Saved data entries:

++++++++++

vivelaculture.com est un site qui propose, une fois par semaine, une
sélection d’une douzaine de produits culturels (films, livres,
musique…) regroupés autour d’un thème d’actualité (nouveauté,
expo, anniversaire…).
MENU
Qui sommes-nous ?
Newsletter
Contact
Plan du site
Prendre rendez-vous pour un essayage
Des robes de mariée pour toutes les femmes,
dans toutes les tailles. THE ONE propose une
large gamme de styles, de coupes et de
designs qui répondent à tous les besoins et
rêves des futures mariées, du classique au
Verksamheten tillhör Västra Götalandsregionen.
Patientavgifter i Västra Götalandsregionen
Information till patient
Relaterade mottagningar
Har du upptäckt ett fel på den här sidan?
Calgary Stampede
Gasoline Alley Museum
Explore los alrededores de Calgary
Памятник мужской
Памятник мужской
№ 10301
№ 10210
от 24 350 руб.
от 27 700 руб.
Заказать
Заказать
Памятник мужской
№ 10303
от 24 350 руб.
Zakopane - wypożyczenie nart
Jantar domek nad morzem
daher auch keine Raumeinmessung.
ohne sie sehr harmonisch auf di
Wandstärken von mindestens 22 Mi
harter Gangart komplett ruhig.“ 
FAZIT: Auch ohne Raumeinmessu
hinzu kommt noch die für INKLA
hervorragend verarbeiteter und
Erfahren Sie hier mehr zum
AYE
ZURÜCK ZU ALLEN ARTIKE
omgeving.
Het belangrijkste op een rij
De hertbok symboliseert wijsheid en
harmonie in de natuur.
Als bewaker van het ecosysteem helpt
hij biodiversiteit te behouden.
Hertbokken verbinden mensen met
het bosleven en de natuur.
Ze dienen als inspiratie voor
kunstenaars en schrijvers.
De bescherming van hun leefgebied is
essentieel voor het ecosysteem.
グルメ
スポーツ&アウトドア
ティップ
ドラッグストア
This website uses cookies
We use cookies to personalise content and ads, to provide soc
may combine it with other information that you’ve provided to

++++++++++

▶ _WORK TASK_:
Every entry above, from first to last, should be repeated exactly.

▶ _OUTPUT_:
vivelaculture.com est un site qui propose, une fois par semaine, une
sélection d’une douzaine de produits culturels (films, livres,
musique…) regroupés autour d’un thème d’actualité (nouveauté,
expo, anniversaire…).
MENU
Qui sommes-nous ?
Newsletter
Contact
Plan du site
Prendre rendez-vous pour un essayage
Des robes de mariée pour toutes les femmes,
dans toutes les tailles. THE ONE propose une
large gamme de styles, de coupes et de
designs qui répondent à tous les besoins et
rêves des futures mariées, du classique au
Verksamheten tillhör Västra Götalandsregionen.
Patientavgifter i Västra Götalandsregionen
Information till patient
Relaterade mottagningar
Har du upptäckt ett fel på den här sidan?
Calgary Stampede
Gasoline Alley Museum
Explore los alrededores de Calgary
Памятник мужской
Памятник мужской
№ 10301
№ 10210
от 24 350 руб.
от 27 700 руб.
Заказать
Заказать
Памятник мужской
№ 10303
от 24 350 руб.
Zakopane - wypożyczenie nart
Jantar domek nad morzem
daher auch keine Raumeinmessung.
ohne sie sehr harmonisch auf di
Wandstärken von mindestens 22 Mi
harter Gangart komplett ruhig.“ 
FAZIT: Auch ohne Raumeinmessu
hinzu kommt noch die für INKLA
hervorragend verarbeiteter und
Erfahren Sie hier mehr zum
AYE
ZURÜCK ZU ALLEN ARTIKE
omgeving.
Het belangrijkste op een rij
De hertbok symboliseert wijsheid en
harmonie in de natuur.
Als bewaker van het ecosysteem helpt
hij biodiversiteit te behouden.
Hertbokken verbinden mensen met
het bosleven en de natuur.
Ze dienen als inspiratie voor
kunstenaars en schrijvers.
De bescherming van hun leefgebied is
essentieel voor het ecosysteem.
グルメ
スポーツ&アウトドア
ティップ
ドラッグストア
This website uses cookies
We use cookies to personalise content and ads, to provide soc
may combine it with other information that you’ve provided to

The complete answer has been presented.